Extract every line in the rows below that contains the string "chart", matching case exactly.

Source records:
++++++++++++++++++++

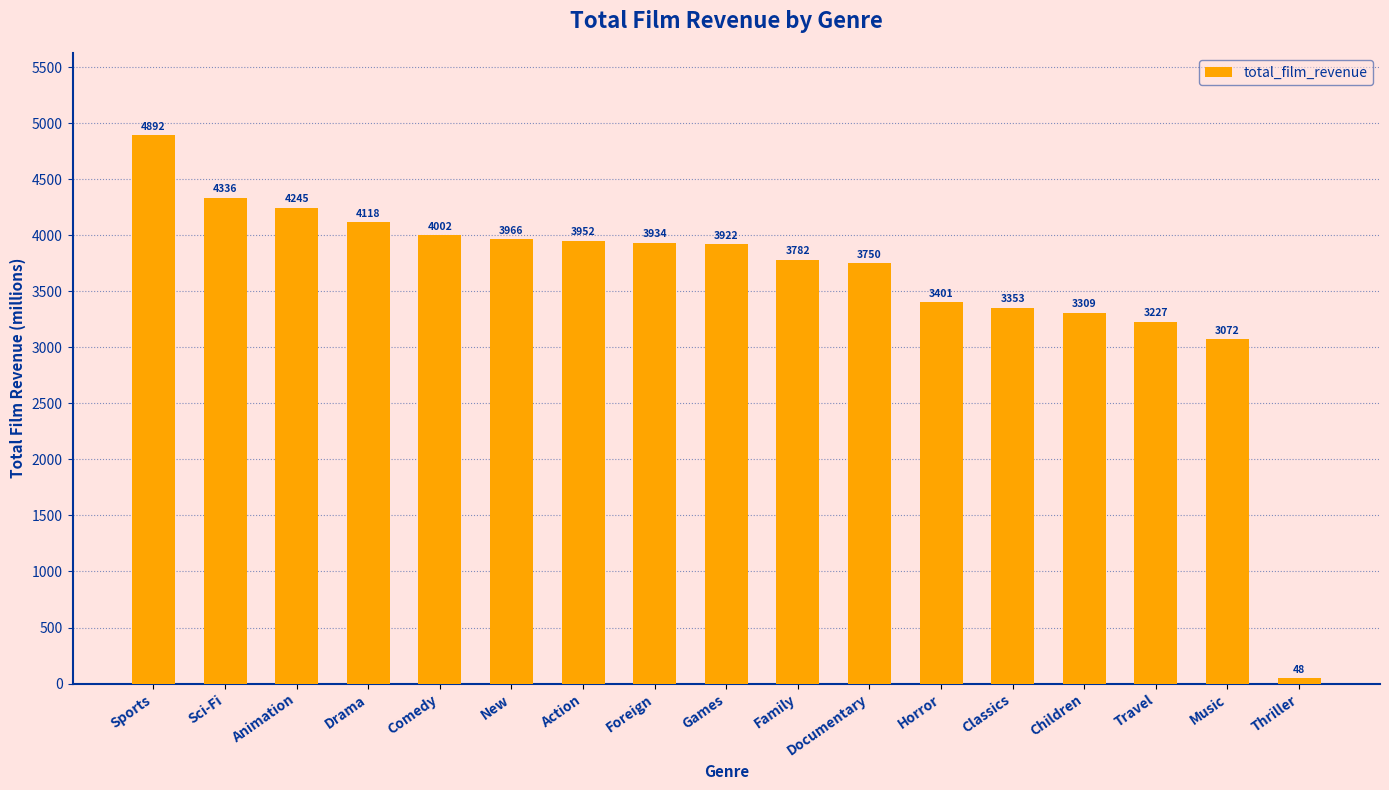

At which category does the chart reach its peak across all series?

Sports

++++++++++++++++++++

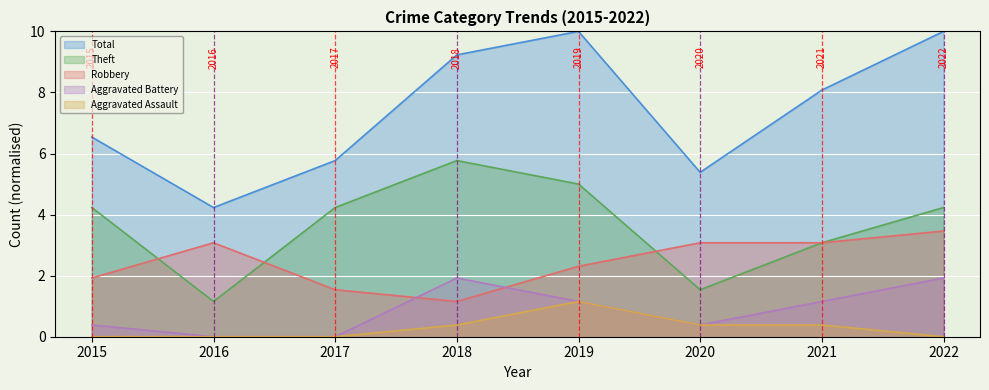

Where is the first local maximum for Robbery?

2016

++++++++++++++++++++

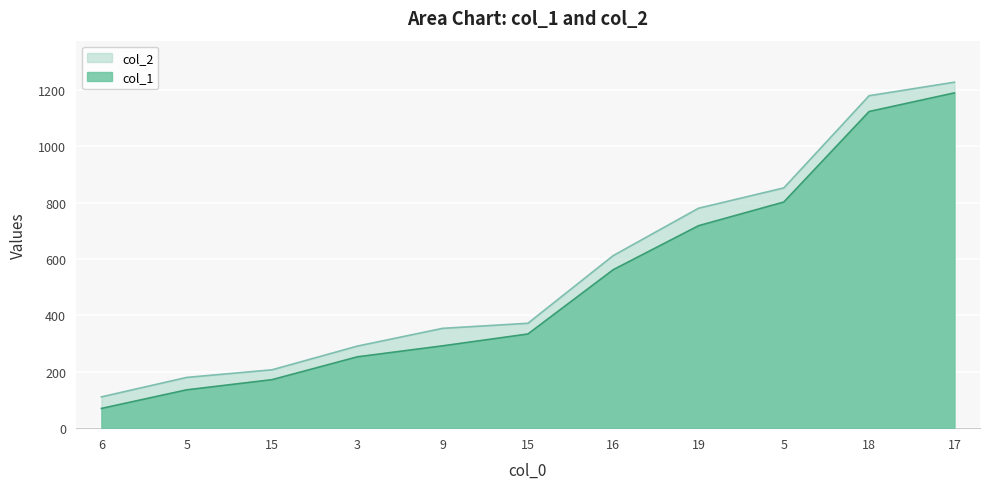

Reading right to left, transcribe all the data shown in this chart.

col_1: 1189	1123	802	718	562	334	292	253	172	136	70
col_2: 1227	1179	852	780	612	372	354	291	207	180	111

++++++++++++++++++++

Problem solution:
At which category does the chart reach its peak across all series?
Reading right to left, transcribe all the data shown in this chart.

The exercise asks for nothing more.